To make predictions on data, the provenance of the data or data lineage – where the data came from and how it was manipulated – can make a difference between a good prediction and nonsense. Provenance is typically recorded as metadata – data about the data – including:

  • Who collected each piece of data? What are their credentials?

  • Who transcribed the information?

  • What was the protocol used to collect the data? Was the data chosen at random or chosen because it was interesting or some other reason?

  • What were the controls? What was manipulated, when?

  • What sensors were used? What is their reliability and operating range?

  • What processing has been done to the data?

Such metadata is needed for environmental, geospatial, and social data – data about the Earth – that is collected by people and used for environmental decision making [Gil et al., 2019].

This is particularly important if the data should be FAIR [Wilkinson et al., 2016]:

  • Findable – the (meta)data uses unique persistent identifiers, such as IRIs.
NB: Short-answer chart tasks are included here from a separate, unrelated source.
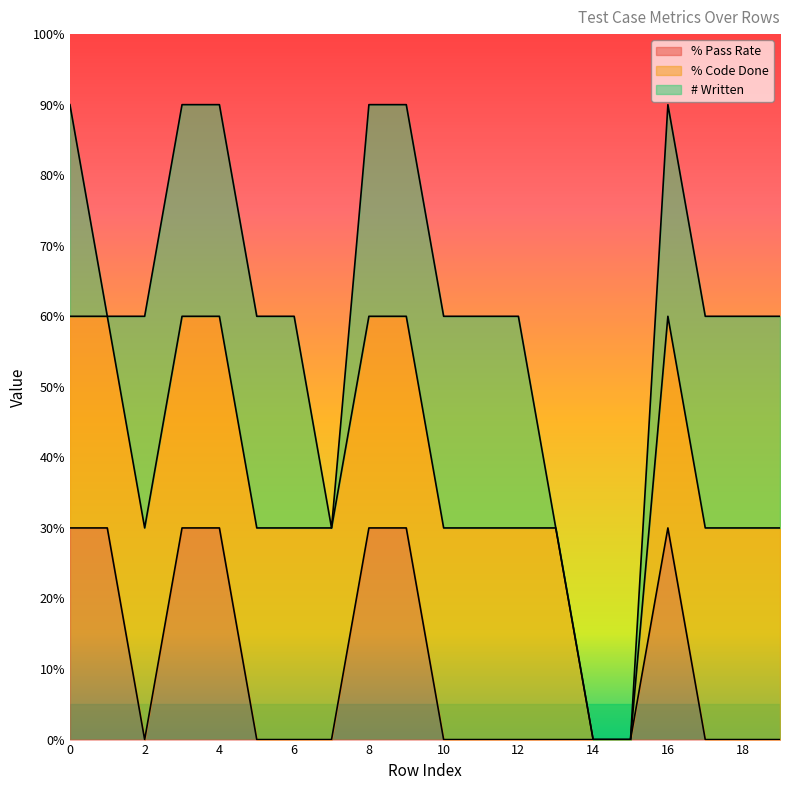

What are all the series names shown in the legend?

% Pass Rate, % Code Done, # Written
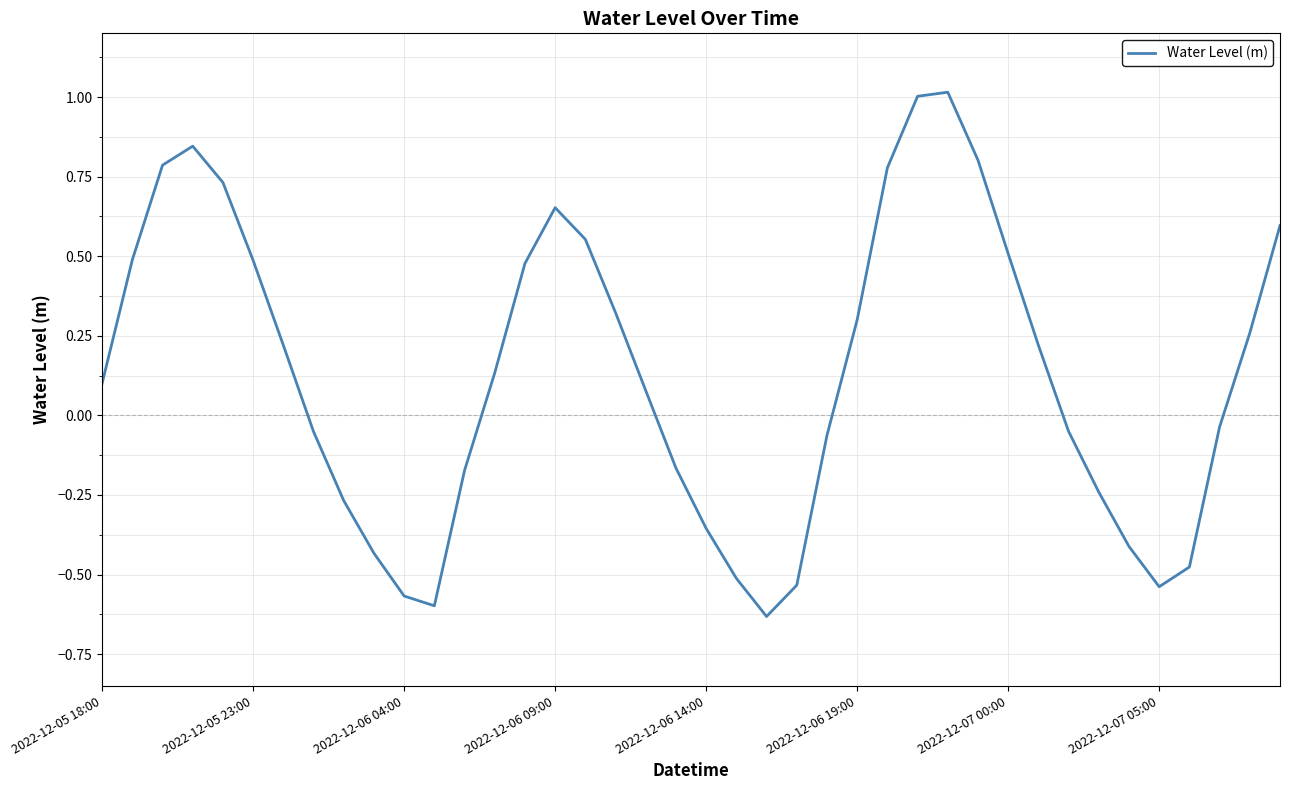

What is the maximum value shown in the chart?

1.0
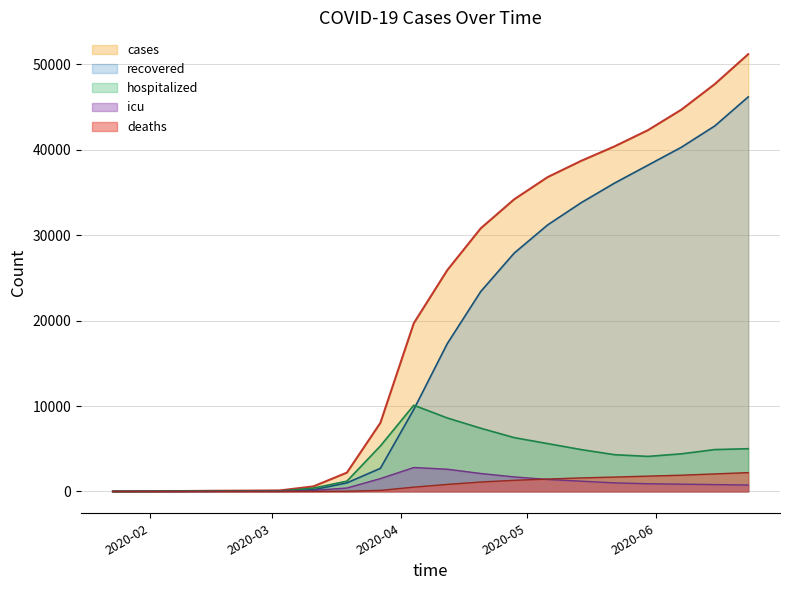

Which series has the largest total across all categories?

cases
  • Accessible – the data is available using free and open protocols, and the metadata is accessible even when the data is not.
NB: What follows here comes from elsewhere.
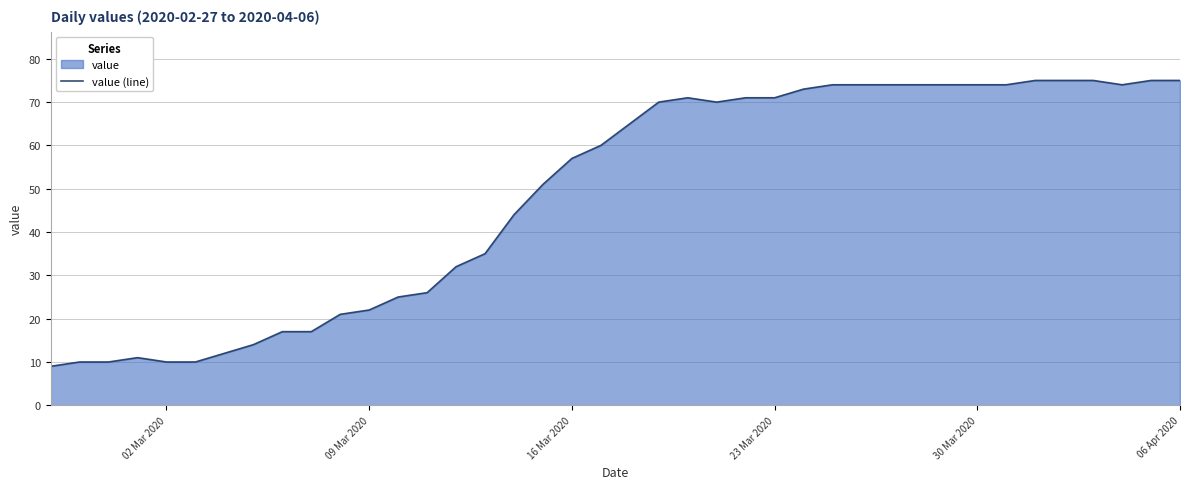

What is the difference between the maximum and minimum values?

66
  • Interoperable – the vocabulary is defined using formal knowledge representation languages (ontologies).

  • Reusable – the data uses rich metadata, including provenance, and an appropriate open license, so that the community can use the data.

Data repositories based on these principles are available for many areas including Earth observations [NASA, 2022], social sciences [King, 2007], computational workflows [Goble et al., 2020], and all research domains [Springer Nature, 2022]. FAIR data is an important part of modern data-driven science, however, some researchers that have commercial or military reasons to think of themselves as being in competition with one another may have an incentive to not follow FAIR guidelines.

Stodden et al. [2016], Gil et al. [2017], and Sikos et al. [2021] overview ways to enhance reproducibility in data science. Gebru et al. [2021] propose 57 questions about the content of a dataset and the workflow used to produce it.